→ **Task to carry out**: Render the records below as a numbered list, covering only the lines between the one containing "common name: Creeping willow" and the one containing "genus: Euphorbia", inclusive. Omit any blank lines.

[start]

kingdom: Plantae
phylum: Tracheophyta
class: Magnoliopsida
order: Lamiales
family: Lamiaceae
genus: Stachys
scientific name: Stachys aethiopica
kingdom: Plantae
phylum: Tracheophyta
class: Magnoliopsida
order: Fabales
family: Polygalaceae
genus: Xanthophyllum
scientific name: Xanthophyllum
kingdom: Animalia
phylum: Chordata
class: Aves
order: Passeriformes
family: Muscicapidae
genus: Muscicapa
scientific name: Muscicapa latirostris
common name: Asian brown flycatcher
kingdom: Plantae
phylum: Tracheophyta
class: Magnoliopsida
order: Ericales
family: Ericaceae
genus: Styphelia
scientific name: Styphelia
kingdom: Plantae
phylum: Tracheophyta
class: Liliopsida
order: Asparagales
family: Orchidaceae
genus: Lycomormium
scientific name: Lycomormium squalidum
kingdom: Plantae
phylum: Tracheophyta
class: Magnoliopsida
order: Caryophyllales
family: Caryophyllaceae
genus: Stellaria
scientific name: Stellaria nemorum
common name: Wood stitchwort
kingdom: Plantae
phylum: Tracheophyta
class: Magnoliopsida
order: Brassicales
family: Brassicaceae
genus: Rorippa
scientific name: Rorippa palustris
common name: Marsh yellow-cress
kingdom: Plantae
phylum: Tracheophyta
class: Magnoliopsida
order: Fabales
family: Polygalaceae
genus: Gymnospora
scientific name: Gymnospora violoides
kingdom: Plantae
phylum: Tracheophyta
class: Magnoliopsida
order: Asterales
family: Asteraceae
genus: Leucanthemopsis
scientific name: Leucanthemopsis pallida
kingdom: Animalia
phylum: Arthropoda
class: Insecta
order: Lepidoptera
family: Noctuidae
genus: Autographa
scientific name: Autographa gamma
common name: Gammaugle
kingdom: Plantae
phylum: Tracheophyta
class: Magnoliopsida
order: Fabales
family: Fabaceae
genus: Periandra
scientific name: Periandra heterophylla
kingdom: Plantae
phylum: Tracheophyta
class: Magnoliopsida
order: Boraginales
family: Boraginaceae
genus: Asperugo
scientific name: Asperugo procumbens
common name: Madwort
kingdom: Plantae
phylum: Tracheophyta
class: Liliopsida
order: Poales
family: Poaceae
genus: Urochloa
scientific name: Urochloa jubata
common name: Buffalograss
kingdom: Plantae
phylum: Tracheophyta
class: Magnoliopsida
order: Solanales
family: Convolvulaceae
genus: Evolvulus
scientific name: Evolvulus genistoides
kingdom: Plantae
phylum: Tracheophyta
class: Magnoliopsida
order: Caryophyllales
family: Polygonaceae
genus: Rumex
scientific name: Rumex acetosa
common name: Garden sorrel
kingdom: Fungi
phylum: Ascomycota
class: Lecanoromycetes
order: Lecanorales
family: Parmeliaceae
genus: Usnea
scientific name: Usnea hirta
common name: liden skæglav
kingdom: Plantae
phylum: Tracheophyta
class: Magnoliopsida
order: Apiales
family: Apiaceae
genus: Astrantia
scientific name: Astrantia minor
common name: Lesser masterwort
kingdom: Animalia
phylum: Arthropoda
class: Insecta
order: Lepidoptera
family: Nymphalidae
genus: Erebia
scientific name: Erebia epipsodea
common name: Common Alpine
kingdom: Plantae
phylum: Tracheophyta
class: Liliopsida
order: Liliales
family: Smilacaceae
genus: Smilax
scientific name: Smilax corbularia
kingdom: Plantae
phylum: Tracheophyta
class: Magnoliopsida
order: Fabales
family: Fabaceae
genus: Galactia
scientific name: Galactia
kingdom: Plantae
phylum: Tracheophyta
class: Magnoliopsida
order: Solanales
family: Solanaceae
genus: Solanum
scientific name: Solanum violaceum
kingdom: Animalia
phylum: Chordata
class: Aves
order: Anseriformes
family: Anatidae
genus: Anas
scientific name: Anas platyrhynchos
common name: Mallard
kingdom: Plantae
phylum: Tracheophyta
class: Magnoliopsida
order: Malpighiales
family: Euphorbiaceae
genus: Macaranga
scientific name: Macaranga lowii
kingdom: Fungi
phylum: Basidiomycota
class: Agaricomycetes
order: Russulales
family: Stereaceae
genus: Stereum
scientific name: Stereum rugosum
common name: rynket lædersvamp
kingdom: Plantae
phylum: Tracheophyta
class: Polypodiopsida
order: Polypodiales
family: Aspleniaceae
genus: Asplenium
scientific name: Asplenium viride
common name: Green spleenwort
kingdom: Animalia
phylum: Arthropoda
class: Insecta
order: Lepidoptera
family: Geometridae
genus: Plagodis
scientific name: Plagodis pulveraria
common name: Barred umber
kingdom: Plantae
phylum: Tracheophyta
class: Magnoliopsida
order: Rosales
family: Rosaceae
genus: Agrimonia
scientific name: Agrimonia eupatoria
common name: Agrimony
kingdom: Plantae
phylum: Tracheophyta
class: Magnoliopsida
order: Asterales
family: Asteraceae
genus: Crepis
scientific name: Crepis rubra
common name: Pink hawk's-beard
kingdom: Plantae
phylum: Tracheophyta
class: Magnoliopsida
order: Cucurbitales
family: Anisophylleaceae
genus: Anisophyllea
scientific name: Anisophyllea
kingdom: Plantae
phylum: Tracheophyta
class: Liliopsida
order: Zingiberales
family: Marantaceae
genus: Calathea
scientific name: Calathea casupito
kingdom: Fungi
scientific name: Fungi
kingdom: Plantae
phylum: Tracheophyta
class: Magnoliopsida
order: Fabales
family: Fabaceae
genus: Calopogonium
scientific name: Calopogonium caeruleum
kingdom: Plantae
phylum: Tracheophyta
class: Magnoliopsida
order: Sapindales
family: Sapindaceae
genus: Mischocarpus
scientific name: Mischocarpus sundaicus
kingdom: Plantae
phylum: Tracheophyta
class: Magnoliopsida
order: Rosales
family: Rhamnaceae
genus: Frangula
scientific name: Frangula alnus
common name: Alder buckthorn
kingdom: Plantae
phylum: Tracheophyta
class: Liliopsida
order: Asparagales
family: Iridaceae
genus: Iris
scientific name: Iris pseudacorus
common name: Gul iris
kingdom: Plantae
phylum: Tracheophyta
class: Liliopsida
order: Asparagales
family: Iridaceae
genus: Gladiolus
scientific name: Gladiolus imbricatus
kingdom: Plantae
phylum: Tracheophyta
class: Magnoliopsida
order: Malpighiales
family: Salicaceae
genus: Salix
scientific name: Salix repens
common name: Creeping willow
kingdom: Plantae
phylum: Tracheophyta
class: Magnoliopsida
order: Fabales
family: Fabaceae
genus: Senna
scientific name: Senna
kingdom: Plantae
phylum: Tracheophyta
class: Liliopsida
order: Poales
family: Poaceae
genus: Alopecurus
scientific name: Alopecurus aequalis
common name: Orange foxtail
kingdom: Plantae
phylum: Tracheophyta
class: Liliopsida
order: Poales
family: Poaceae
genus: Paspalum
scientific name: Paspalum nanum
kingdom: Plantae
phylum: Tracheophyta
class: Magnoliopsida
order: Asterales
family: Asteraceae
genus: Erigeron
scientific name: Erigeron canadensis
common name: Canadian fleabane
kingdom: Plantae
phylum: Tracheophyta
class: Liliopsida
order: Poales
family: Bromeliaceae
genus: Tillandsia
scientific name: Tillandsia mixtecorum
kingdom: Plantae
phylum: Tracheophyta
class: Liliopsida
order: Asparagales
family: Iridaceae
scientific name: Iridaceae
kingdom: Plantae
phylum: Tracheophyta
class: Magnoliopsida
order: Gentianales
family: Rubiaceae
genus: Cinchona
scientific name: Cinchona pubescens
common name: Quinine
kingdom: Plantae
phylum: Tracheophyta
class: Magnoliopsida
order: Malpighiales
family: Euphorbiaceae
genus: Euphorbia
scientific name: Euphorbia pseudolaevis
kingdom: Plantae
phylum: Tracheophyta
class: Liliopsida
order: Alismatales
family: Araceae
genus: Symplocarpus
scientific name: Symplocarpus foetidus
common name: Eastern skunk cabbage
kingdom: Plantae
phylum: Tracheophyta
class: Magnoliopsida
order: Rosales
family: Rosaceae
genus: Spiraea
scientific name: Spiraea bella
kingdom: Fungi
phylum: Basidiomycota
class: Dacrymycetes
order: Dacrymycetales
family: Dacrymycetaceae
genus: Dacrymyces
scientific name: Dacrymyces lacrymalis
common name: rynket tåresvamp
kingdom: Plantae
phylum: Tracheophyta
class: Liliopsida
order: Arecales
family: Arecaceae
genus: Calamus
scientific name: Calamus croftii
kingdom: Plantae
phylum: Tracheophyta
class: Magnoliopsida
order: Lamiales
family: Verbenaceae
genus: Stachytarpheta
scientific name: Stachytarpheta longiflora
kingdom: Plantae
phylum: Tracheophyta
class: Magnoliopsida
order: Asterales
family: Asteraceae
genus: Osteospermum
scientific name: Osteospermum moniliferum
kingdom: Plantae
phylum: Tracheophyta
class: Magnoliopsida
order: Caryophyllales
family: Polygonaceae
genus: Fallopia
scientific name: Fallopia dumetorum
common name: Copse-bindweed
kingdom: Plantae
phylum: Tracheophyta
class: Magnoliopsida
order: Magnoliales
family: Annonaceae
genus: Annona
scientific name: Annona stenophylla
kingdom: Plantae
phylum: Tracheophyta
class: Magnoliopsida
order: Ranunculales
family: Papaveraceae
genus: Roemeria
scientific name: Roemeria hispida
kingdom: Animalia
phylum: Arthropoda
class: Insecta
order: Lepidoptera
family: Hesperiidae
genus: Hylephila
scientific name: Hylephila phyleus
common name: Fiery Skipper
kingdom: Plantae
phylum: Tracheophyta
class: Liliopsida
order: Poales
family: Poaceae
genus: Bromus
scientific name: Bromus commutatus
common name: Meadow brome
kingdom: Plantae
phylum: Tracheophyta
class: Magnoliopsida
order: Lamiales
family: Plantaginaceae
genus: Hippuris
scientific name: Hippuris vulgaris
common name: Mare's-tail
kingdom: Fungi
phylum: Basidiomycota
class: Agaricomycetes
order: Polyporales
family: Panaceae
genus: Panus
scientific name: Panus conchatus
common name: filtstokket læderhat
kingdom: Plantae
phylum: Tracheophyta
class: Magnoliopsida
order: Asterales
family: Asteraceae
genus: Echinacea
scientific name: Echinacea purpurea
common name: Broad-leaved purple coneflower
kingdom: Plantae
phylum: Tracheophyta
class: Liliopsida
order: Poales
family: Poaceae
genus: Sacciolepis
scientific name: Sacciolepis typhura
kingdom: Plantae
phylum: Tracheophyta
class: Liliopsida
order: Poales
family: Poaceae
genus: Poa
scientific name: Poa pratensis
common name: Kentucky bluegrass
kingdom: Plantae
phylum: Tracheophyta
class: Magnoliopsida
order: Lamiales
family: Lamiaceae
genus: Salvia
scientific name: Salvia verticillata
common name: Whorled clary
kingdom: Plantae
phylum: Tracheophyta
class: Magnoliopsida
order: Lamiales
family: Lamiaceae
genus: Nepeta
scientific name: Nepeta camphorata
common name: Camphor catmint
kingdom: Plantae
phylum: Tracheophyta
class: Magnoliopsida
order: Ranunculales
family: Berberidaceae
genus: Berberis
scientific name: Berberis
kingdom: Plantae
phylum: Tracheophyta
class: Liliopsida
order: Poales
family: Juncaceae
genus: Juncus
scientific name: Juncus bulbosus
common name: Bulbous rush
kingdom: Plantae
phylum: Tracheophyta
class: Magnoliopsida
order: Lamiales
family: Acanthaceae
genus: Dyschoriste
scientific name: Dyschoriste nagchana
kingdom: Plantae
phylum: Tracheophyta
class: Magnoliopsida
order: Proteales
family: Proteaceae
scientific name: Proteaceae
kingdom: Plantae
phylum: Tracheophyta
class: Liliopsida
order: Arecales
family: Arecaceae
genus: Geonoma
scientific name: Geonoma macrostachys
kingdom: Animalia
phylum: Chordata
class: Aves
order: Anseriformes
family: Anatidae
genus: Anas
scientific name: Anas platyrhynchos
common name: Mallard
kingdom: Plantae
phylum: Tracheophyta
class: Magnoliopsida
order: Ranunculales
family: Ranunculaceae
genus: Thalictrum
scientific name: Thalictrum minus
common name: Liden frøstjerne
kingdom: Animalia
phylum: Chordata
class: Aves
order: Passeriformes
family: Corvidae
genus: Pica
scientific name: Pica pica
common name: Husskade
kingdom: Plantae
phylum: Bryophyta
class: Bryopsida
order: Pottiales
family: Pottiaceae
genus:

[end]

→ **Worked solution**:
1. common name: Creeping willow
2. kingdom: Plantae
3. phylum: Tracheophyta
4. class: Magnoliopsida
5. order: Fabales
6. family: Fabaceae
7. genus: Senna
8. scientific name: Senna
9. kingdom: Plantae
10. phylum: Tracheophyta
11. class: Liliopsida
12. order: Poales
13. family: Poaceae
14. genus: Alopecurus
15. scientific name: Alopecurus aequalis
16. common name: Orange foxtail
17. kingdom: Plantae
18. phylum: Tracheophyta
19. class: Liliopsida
20. order: Poales
21. family: Poaceae
22. genus: Paspalum
23. scientific name: Paspalum nanum
24. kingdom: Plantae
25. phylum: Tracheophyta
26. class: Magnoliopsida
27. order: Asterales
28. family: Asteraceae
29. genus: Erigeron
30. scientific name: Erigeron canadensis
31. common name: Canadian fleabane
32. kingdom: Plantae
33. phylum: Tracheophyta
34. class: Liliopsida
35. order: Poales
36. family: Bromeliaceae
37. genus: Tillandsia
38. scientific name: Tillandsia mixtecorum
39. kingdom: Plantae
40. phylum: Tracheophyta
41. class: Liliopsida
42. order: Asparagales
43. family: Iridaceae
44. scientific name: Iridaceae
45. kingdom: Plantae
46. phylum: Tracheophyta
47. class: Magnoliopsida
48. order: Gentianales
49. family: Rubiaceae
50. genus: Cinchona
51. scientific name: Cinchona pubescens
52. common name: Quinine
53. kingdom: Plantae
54. phylum: Tracheophyta
55. class: Magnoliopsida
56. order: Malpighiales
57. family: Euphorbiaceae
58. genus: Euphorbia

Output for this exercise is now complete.